| PROBLEM REQUIREMENTS |
Every entry needs to be reproduced exactly.

| GIVEN ENTRIES |

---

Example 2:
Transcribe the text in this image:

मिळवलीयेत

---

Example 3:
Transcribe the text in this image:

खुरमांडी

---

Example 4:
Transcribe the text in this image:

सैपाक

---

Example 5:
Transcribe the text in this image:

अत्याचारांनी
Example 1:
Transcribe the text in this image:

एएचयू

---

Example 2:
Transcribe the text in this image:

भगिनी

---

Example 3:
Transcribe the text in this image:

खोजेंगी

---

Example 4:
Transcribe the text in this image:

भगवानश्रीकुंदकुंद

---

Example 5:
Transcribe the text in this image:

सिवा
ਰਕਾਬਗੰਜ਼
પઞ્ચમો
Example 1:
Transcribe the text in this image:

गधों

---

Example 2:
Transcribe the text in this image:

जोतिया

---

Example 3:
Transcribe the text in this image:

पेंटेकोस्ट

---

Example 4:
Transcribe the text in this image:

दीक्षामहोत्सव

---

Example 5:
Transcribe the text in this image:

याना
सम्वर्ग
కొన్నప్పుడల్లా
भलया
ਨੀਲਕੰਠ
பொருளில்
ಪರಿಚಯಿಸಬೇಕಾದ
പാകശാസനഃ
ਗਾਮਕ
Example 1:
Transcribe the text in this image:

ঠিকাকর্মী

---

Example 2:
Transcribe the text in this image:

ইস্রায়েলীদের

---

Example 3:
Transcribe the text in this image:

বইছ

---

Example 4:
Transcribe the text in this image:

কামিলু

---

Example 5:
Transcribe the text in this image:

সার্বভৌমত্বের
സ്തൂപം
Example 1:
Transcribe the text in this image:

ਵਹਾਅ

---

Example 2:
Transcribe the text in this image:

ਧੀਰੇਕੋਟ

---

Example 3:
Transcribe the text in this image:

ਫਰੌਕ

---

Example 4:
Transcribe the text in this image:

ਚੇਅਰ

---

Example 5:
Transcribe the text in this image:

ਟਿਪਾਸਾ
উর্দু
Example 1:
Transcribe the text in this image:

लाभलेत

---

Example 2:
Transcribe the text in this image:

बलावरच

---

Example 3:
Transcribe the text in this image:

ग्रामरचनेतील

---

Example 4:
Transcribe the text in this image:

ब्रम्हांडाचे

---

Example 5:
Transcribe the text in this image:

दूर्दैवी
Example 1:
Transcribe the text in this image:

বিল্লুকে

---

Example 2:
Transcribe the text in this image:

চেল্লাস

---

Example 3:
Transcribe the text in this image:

| THE COMPLETED TASK |
---

Example 2:
Transcribe the text in this image:

मिळवलीयेत

---

Example 3:
Transcribe the text in this image:

खुरमांडी

---

Example 4:
Transcribe the text in this image:

सैपाक

---

Example 5:
Transcribe the text in this image:

अत्याचारांनी
Example 1:
Transcribe the text in this image:

एएचयू

---

Example 2:
Transcribe the text in this image:

भगिनी

---

Example 3:
Transcribe the text in this image:

खोजेंगी

---

Example 4:
Transcribe the text in this image:

भगवानश्रीकुंदकुंद

---

Example 5:
Transcribe the text in this image:

सिवा
ਰਕਾਬਗੰਜ਼
પઞ્ચમો
Example 1:
Transcribe the text in this image:

गधों

---

Example 2:
Transcribe the text in this image:

जोतिया

---

Example 3:
Transcribe the text in this image:

पेंटेकोस्ट

---

Example 4:
Transcribe the text in this image:

दीक्षामहोत्सव

---

Example 5:
Transcribe the text in this image:

याना
सम्वर्ग
కొన్నప్పుడల్లా
भलया
ਨੀਲਕੰਠ
பொருளில்
ಪರಿಚಯಿಸಬೇಕಾದ
പാകശാസനഃ
ਗਾਮਕ
Example 1:
Transcribe the text in this image:

ঠিকাকর্মী

---

Example 2:
Transcribe the text in this image:

ইস্রায়েলীদের

---

Example 3:
Transcribe the text in this image:

বইছ

---

Example 4:
Transcribe the text in this image:

কামিলু

---

Example 5:
Transcribe the text in this image:

সার্বভৌমত্বের
സ്തൂപം
Example 1:
Transcribe the text in this image:

ਵਹਾਅ

---

Example 2:
Transcribe the text in this image:

ਧੀਰੇਕੋਟ

---

Example 3:
Transcribe the text in this image:

ਫਰੌਕ

---

Example 4:
Transcribe the text in this image:

ਚੇਅਰ

---

Example 5:
Transcribe the text in this image:

ਟਿਪਾਸਾ
উর্দু
Example 1:
Transcribe the text in this image:

लाभलेत

---

Example 2:
Transcribe the text in this image:

बलावरच

---

Example 3:
Transcribe the text in this image:

ग्रामरचनेतील

---

Example 4:
Transcribe the text in this image:

ब्रम्हांडाचे

---

Example 5:
Transcribe the text in this image:

दूर्दैवी
Example 1:
Transcribe the text in this image:

বিল্লুকে

---

Example 2:
Transcribe the text in this image:

চেল্লাস

---

Example 3:
Transcribe the text in this image:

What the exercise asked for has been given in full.